To begin this week’s Weather Briefing: we hope everyone had a nice Christmas and New Year's Eve and we trust that 2023 brings safety and success for all those working offshore.
Last week, a complex low-pressure system with multiple secondary lows brought unsettled conditions to the majority of the North Sea. Will this week see the same conditions, or will calm and stable conditions prevail?
Synoptic situationOn Tuesday 3rd January, low pressure is present near Iceland, with a secondary low just west of Ireland, while pressure is relatively high over Scandinavia and near the Azores. The Azores high extends a weak mobile ridge over the North Sea, but will decline in the night to Wednesday, as it is pushed away towards the east by the low-pressure area.
Over Wednesday, the situation will become unsettled. The low-pressure area will move over Scotland and across the Northern North Sea. The exact track and development of the low is uncertain. The confidence is therefore low, which makes it difficult for a robust planning.
Figure 1: Forecast by GFS at Wednesday 4th January, 18 UTC. Here the low-pressure is present along the southwest Norwegian coastline.
In the wake of the low-pressure area, a weak mobile ridge affects the North Sea on Thursday, before a new low-pressure area rapidly crosses Scotland and the Northern North Sea northeastwards to the Norwegian Sea on Friday. During the weekend, a major low approaches Ireland from the west. Winds will pick up again, especially in the Northern North Sea.
Figure 2: Low-pressure system moving rapidly east across the Northern North Sea on Friday (image shows Friday 12 UTC).
Wind and wavesOn Tuesday, wind speeds under the influence of the ridge generally reach 4-5 BFT. Once the ridge leaves the area, winds will increase to 6-7 BFT. Significant wave heights (Hs) are expected to be 2.0 – 3.0m. As stated previously, the situation becomes more uncertain on Wednesday, especially for the Northern North Sea. Winds over the Central and Southern North Sea are forecasted to reach 6-7 BFT. In the Northern North Sea, wind speeds locally reach gale force (8 BFT). Values of Hs generally reach values of 3.0 – 4.0m.
On Thursday, when the weak mobile ridge extends its reach over most of the North Sea, wind speeds decrease. With a Hs expected of 1.5 – 2.0m, we can classify the weather as relatively calm and stable. The calm and stable weather however is quickly forced away by a new low-pressure area, rapidly moving E across the Northern North Sea on Friday. Wind peaks shortly at 9-10 BFT around the center of low-pressure, and Hs may increase to 7 meters. Highest waves are expected between the Shetland Islands and Norway. Waves decrease moving south from 5 meters in the Central North Sea to 2 meters in the Southern North Sea.
Figure 3: Largest wave heights occur over the Northern North Sea on Friday (image shows Friday 12 UTC).

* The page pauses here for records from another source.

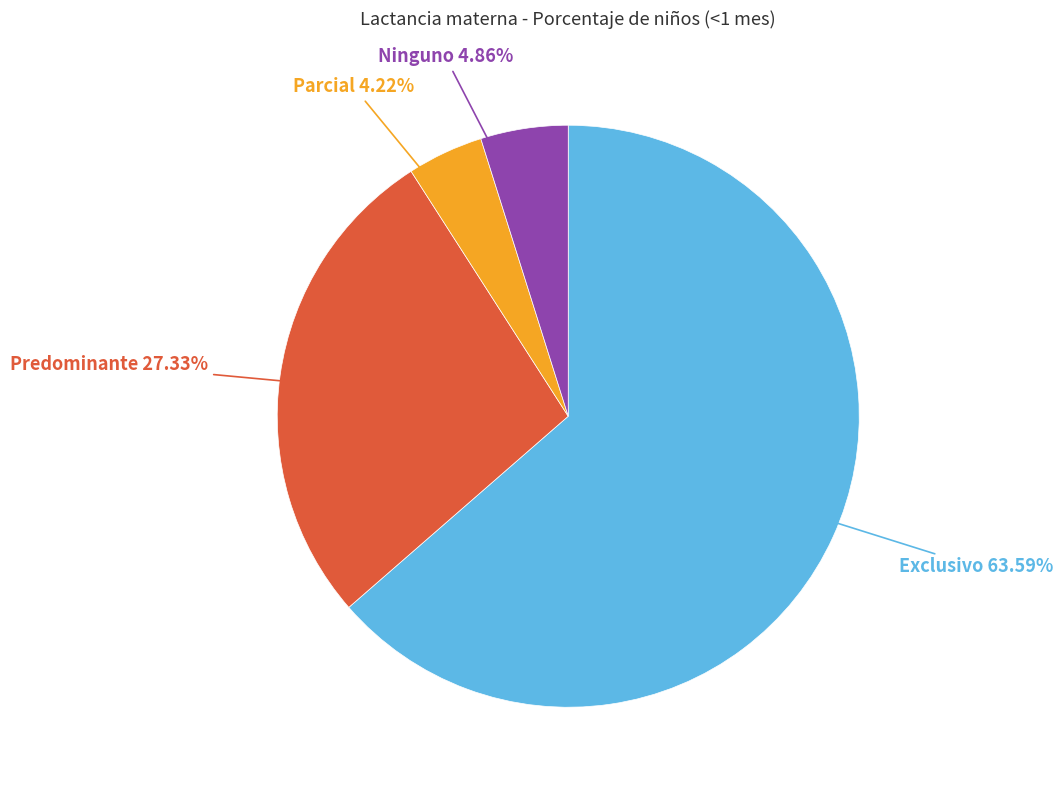

Rank the categories by value from lowest to highest.

Parcial, Ninguno, Predominante, Exclusivo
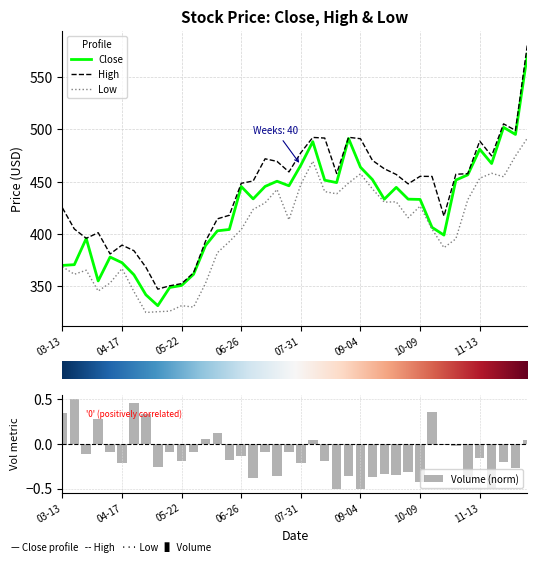

Reading left to right, extract all data points from this chart.

Close: 370.1	370.8	395.8	355.3	378.1	372.7	361.1	342.1	331.7	349.0	351.0	361.6	389.0	403.1	404.4	445.4	433.6	445.4	450.4	446.1	465.8	488.2	451.4	449.1	491.2	463.8	452.0	433.3	444.6	433.3	433.1	406.4	399.0	451.5	456.5	481.0	467.3	501.8	495.1	571.7
High: 425.0	404.8	395.9	401.3	381.0	389.5	384.1	368.3	347.4	350.6	352.7	363.1	393.1	414.5	417.9	448.4	450.6	471.8	469.4	459.3	477.7	492.2	491.6	457.8	492.3	491.0	470.3	462.3	456.9	447.9	455.1	455.0	417.1	457.1	457.6	488.7	474.6	505.2	499.0	581.0
Low: 368.9	361.6	365.5	345.6	353.3	367.1	345.1	325.1	325.9	326.4	331.7	330.3	352.9	382.2	392.8	404.3	423.5	429.8	442.5	413.6	447.5	469.5	440.5	438.4	448.7	457.5	443.1	430.4	430.8	415.6	426.7	404.7	387.0	395.4	432.8	453.2	458.0	454.7	474.6	491.6
Volume (norm): 0.3	0.5	-0.1	0.3	-0.1	-0.2	0.5	0.3	-0.3	-0.1	-0.2	-0.1	0.1	0.1	-0.2	-0.1	-0.4	-0.1	-0.4	-0.1	-0.2	0.0	-0.2	-0.5	-0.4	-0.5	-0.4	-0.3	-0.3	-0.3	-0.4	0.4	-0.0	-0.0	-0.4	-0.2	-0.5	-0.2	-0.3	0.0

During the weekend, winds again generally reach force 4-7 BFT. In the Northern North Sea, winds can pick up shortly to (severe) gale force. As the prevailing winds tend to have a preferred south to southeasterly direction, fetch will be shortest over the southern parts of the North Sea, disabling the buildup of high waves in that region. In this area we expect Hs to gradually increase to 1.5 – 3.0m. Further north, Hs will be more significant with values easily reaching 6.0 or 7.0m in the far north.
Figure 4: Wave heights exceed 6 meters in the Northern North Sea this weekend (image shows Sunday 00 UTC).